Esblouy de ta veue, où l'Amour fait son ny,
Claire comme un Soleil en flames infiny,
Je n'osois t'aborder, craignant de plus ne vivre.

Je fu trois mois retif : mais l'Archer qui me vit,
Si bien à coups de traits ma crainte poursuivit,
Que veincu de son arc m'a forcé de te suivre.

XXVIII — Lettre, je te reçoy, que ma Deesse en terre[modifier]

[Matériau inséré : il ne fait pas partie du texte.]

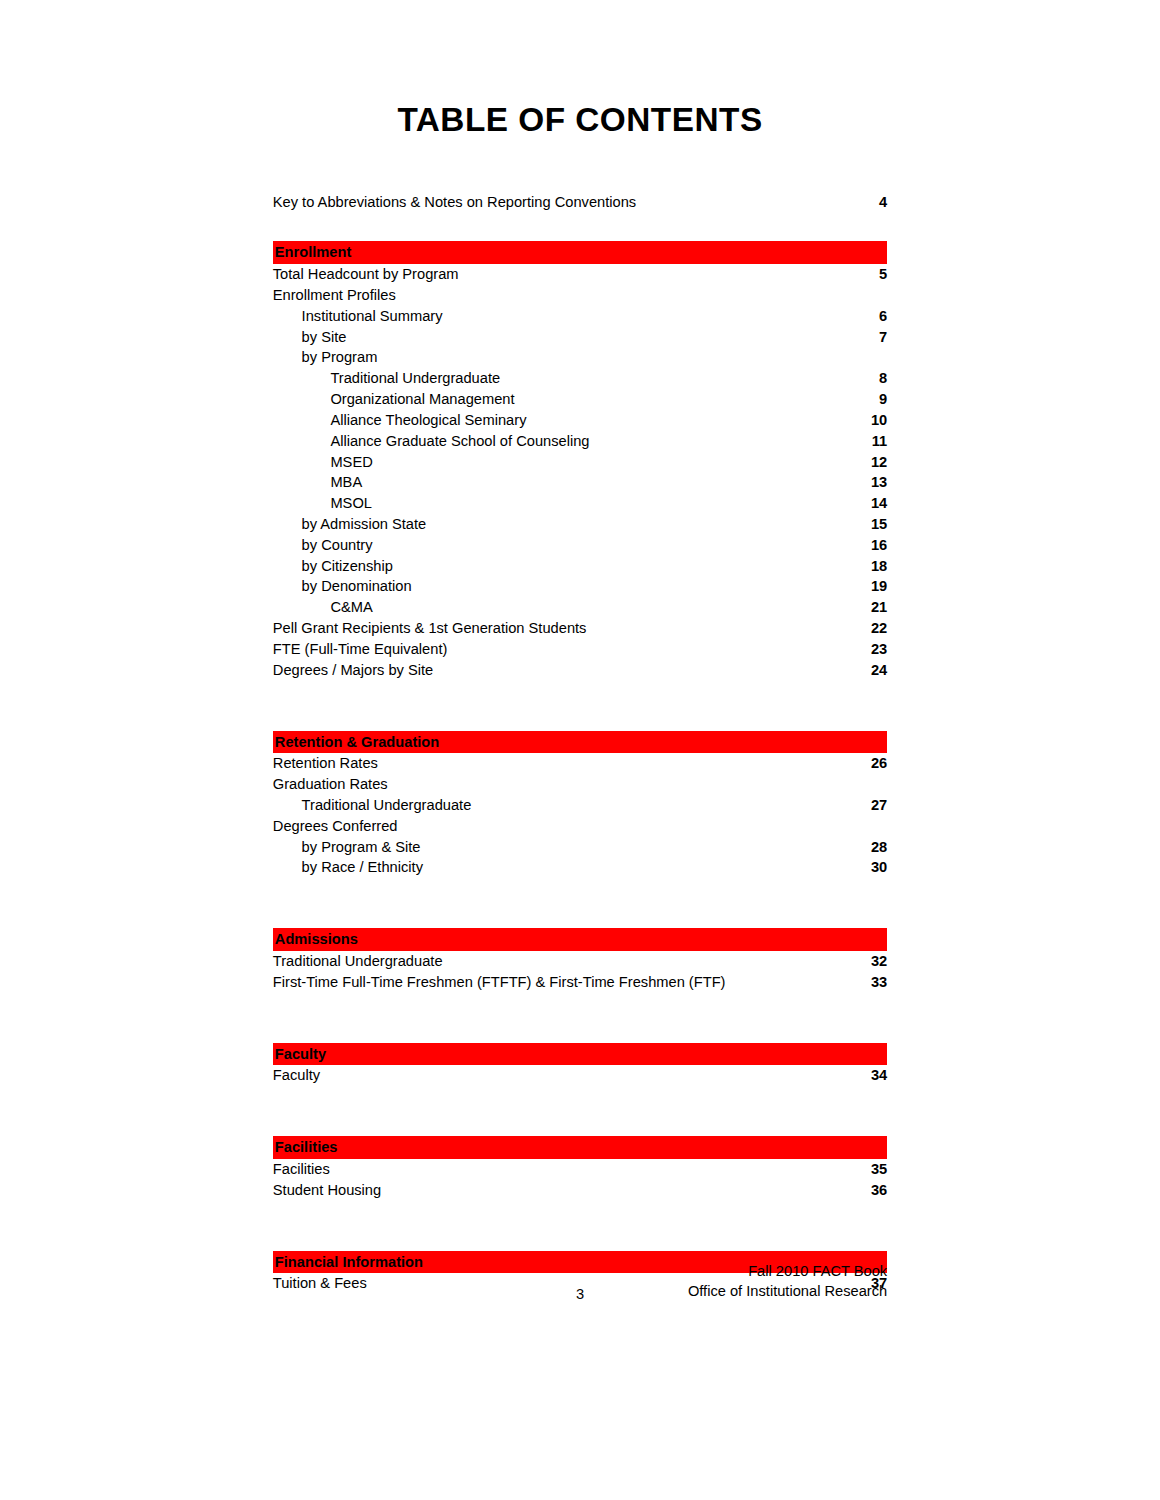TABLE OF CONTENTS
| Key to Abbreviations & Notes on Reporting Conventions | 4 |
| Enrollment | |
| Total Headcount by Program | 5 |
| Enrollment Profiles | |
| Institutional Summary | 6 |
| by Site | 7 |
| by Program | |
| Traditional Undergraduate | 8 |
| Organizational Management | 9 |
| Alliance Theological Seminary | 10 |
| Alliance Graduate School of Counseling | 11 |
| MSED | 12 |
| MBA | 13 |
| MSOL | 14 |
| by Admission State | 15 |
| by Country | 16 |
| by Citizenship | 18 |
| by Denomination | 19 |
| C&MA | 21 |
| Pell Grant Recipients & 1st Generation Students | 22 |
| FTE (Full-Time Equivalent) | 23 |
| Degrees / Majors by Site | 24 |
| Retention & Graduation | |
| Retention Rates | 26 |
| Graduation Rates | |
| Traditional Undergraduate | 27 |
| Degrees Conferred | |
| by Program & Site | 28 |
| by Race / Ethnicity | 30 |
| Admissions | |
| Traditional Undergraduate | 32 |
| First-Time Full-Time Freshmen (FTFTF) & First-Time Freshmen (FTF) | 33 |
| Faculty | |
| Faculty | 34 |
| Facilities | |
| Facilities | 35 |
| Student Housing | 36 |
| Financial Information | |
| Tuition & Fees | 37 |
3
Fall 2010 FACT Book
Office of Institutional Research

Lettre, je te reçoy, que ma Deesse en terre
M'envoye pour me faire ou joyeux, ou transi,
Ou tous les deux ensemble, ô Lettre, tout ainsi
Que tu m'apportes seule ou la paix, ou la guerre.

Amour, en te lisant, de mille traits m'enferre :
Touche mon sein, à fin qu'en retournant d'ici
Tu contes à ma dame, en quel piteux souci
Je vy pour sa beauté, tant j'ay le cœur en serre !

Touche mon estomac pour sentir mes chaleurs,
Approche de mes yeux pour recevoir mes pleurs,
Que torrent sur torrent ce faux Amour m'assemble :

Puis voyant les effects d'un si contraire esmoy,
Dy que Deucalion et Phaëton chez moy,
L'un au cœur, l'autre aux yeux, se sont logez ensemble.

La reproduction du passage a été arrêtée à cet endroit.